• Activities:
1. Please edit everything in the La Rábida Institute text from "The history of La" down to "Huelva in 1882." so that "Secondary Education" reads "Secondary Studies", and give that stretch back.
2. Condense the paragraph of the La Rábida Institute text that begins "The institute has been the public, lay institution" into a shorter version that keeps its main facts.

*** Text provided Section Begins ***

The history of La Rábida Institute has always been linked to the history of education in Huelva. This institute was founded in 1856 as a School of Secondary Education in the reign of Isabella II of Spain and its educational role in the society of Huelva was and is still essential. We should point out some facts as examples of its long history.

  • Antonia Arrobas y Pérez, who was the first Spanish woman who officially enrolled for Secondary Education in 1871, chose this institute to do it.

  • The institute accommodated King Alfonso XII when he visited Huelva in 1882.

  • It was here where the first weather station in Huelva was settled. This station was managed by professors of the centre. Thanks to them, we have the first official data about the climate of Huelva.

  • In the nineteenth century, the first schools for workers or professionals in Huelva were founded in this centre.

The institute has been the public, lay institution which has united Huelva the best for more than a hundred years. Students from the mountain and coast villages and the regions of El Condado, El Andévalo, and the mining area have been in this institute, which is proud that many schools in the whole of Huelva carry those former professors and students’ names. The construction of the building was not carried out at the same time as the foundation of the institute, which was allowed by a Royal Order of the 13 June 1856. Instead, we must wait until 1926, when architect José María Pérez Carasa (1889-1962) started the construction of the lofty building, which has been the headquarters of the Institute since 1933, in the Manuel Siurot Avenue. The style of the building is difficult to classify, as it has features from all the styles which were fashionable at that period – Historicism, Modernism, Neo-Mudejar, Neo-Gothic, and so on –, what makes its architecture something unique. What is indeed unmistakable is the fact that La Rábida Institute of Huelva, designed and built in a period when functionality was becoming a distinguishing mark, presented itself as the greatest example of Pérez Carasa’s works. He managed to adapt this building to the natural background of Huelva, as it opens itself and rises over and with the cabezo (‘hill’) over which it is settled.

*** Text provided Section Ends ***
*** Source material Section Begins ***

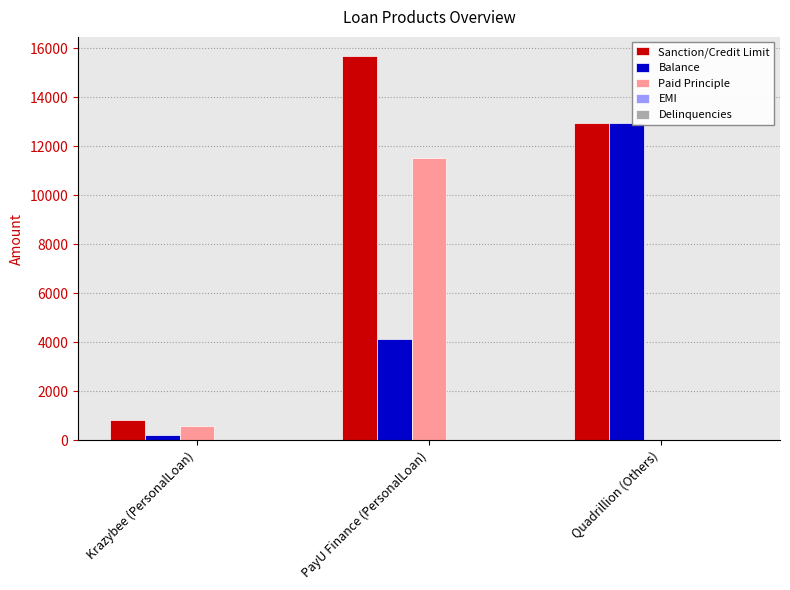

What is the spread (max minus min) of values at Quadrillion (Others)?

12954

*** Source material Section Ends ***
*** Source material Section Begins ***

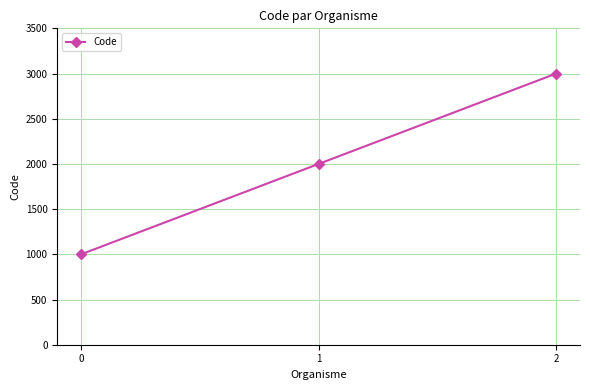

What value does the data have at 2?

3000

*** Source material Section Ends ***

• Task results:
1.
The history of La Rábida Institute has always been linked to the history of education in Huelva. This institute was founded in 1856 as a School of Secondary Studies in the reign of Isabella II of Spain and its educational role in the society of Huelva was and is still essential. We should point out some facts as examples of its long history.

  • Antonia Arrobas y Pérez, who was the first Spanish woman who officially enrolled for Secondary Studies in 1871, chose this institute to do it.

  • The institute accommodated King Alfonso XII when he visited Huelva in 1882.

2. For more than a hundred years, the public, lay institute has united Huelva. It has drawn students from the mountain and coast villages, El Condado, El Andévalo and the mining area, and many schools across Huelva carry the names of its former professors and students. A Royal Order of 13 June 1856 allowed its foundation, but construction of its building began only in 1926, under architect José María Pérez Carasa (1889-1962). Since 1933 the building has been the institute's headquarters on Manuel Siurot Avenue. It mixes the fashionable styles of the period (Historicism, Modernism, Neo-Mudejar, Neo-Gothic), which makes its architecture unique. It is the greatest example of Pérez Carasa's works and is adapted to Huelva's natural background, rising over and with the cabezo ('hill') it sits on.